Characterizing Primary Tumor Mutations
Accurate assessment of the presence and frequency of any given mutation is dependent on many factors including:
the heterogeneity within the tumor for the target mutation, i.e. the prevalence of the mutation amongst the tumor cells;
the number of tumor cells relative to all the other cells sampled
DNA Extraction Is Non-Specific
The most commonly used method for molecular analysis of FFPE samples relies on DNA extraction from slices of an FFPE tissue sample. The FFPE tissue slice is typically “de-paraffinized” and the DNA is extracted from all the cells on the slice.
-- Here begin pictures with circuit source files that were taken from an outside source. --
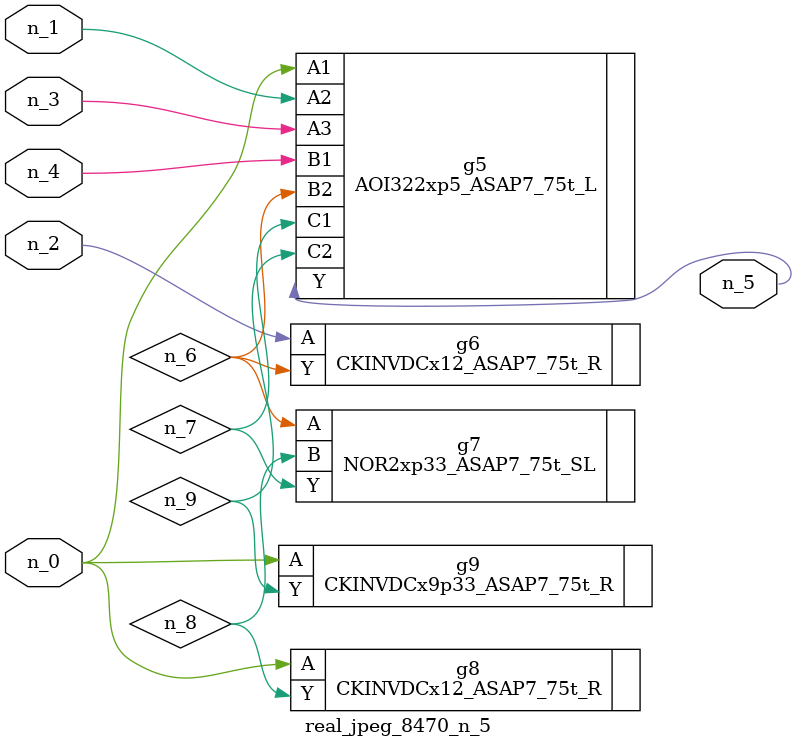
<source format=v>
module real_jpeg_8470_n_5 (n_4, n_0, n_1, n_2, n_3, n_5);

input n_4;
input n_0;
input n_1;
input n_2;
input n_3;

output n_5;

wire n_8;
wire n_6;
wire n_7;
wire n_9;

AOI322xp5_ASAP7_75t_L g5 ( 
.A1(n_0),
.A2(n_1),
.A3(n_3),
.B1(n_4),
.B2(n_6),
.C1(n_7),
.C2(n_9),
.Y(n_5)
);

CKINVDCx12_ASAP7_75t_R g8 ( 
.A(n_0),
.Y(n_8)
);

CKINVDCx9p33_ASAP7_75t_R g9 ( 
.A(n_0),
.Y(n_9)
);

CKINVDCx12_ASAP7_75t_R g6 ( 
.A(n_2),
.Y(n_6)
);

NOR2xp33_ASAP7_75t_SL g7 ( 
.A(n_6),
.B(n_8),
.Y(n_7)
);


endmodule
</source>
The result is a characterization or analysis of all DNA present, including DNA from tumor cells, stromal cells, infiltrating lymphocytes, etc. The frequency of a given mutation is an estimate at best.
Separate Tumor Cells from Stromal Cells
To achieve a more accurate assessment of the prevalence of various mutations, the DEPArray system can be used to separate tumor cells from stromal, and other, cells in the FFPE section. A slice or punch from an FFPE sample can be de-paraffinized and the suspension of cells stained for various cell types, e.g. keratin and vimentin. Using the DEPArray system’s image-based sorting capabilities, tumor cells can be separated from the stromal cells that were present in the tissue section. A highly pure collection of tumor cells, e.g. 300 cells, can be recovered from FFPE tissue samples to achieve the most accurate and sensitive molecular characterization. By recovering fully intact cells, there is sufficient DNA in 300 cells to go directly to next generation sequencing (NGS) of a cancer hotspot panel.
FFPE Application Workflow
The complete FFPE application workflow includes a DNA quality control assay for FFPE samples - DEPArray™ FFPE QC Kit - a cell lysis kit downstream of DEPArray™ sorting - DEPArray™ LysePrep Kit - and an oncology panel library preparation kit for Next Generation Sequencing (NGS) – DEPArray™ OncoSeek Panel.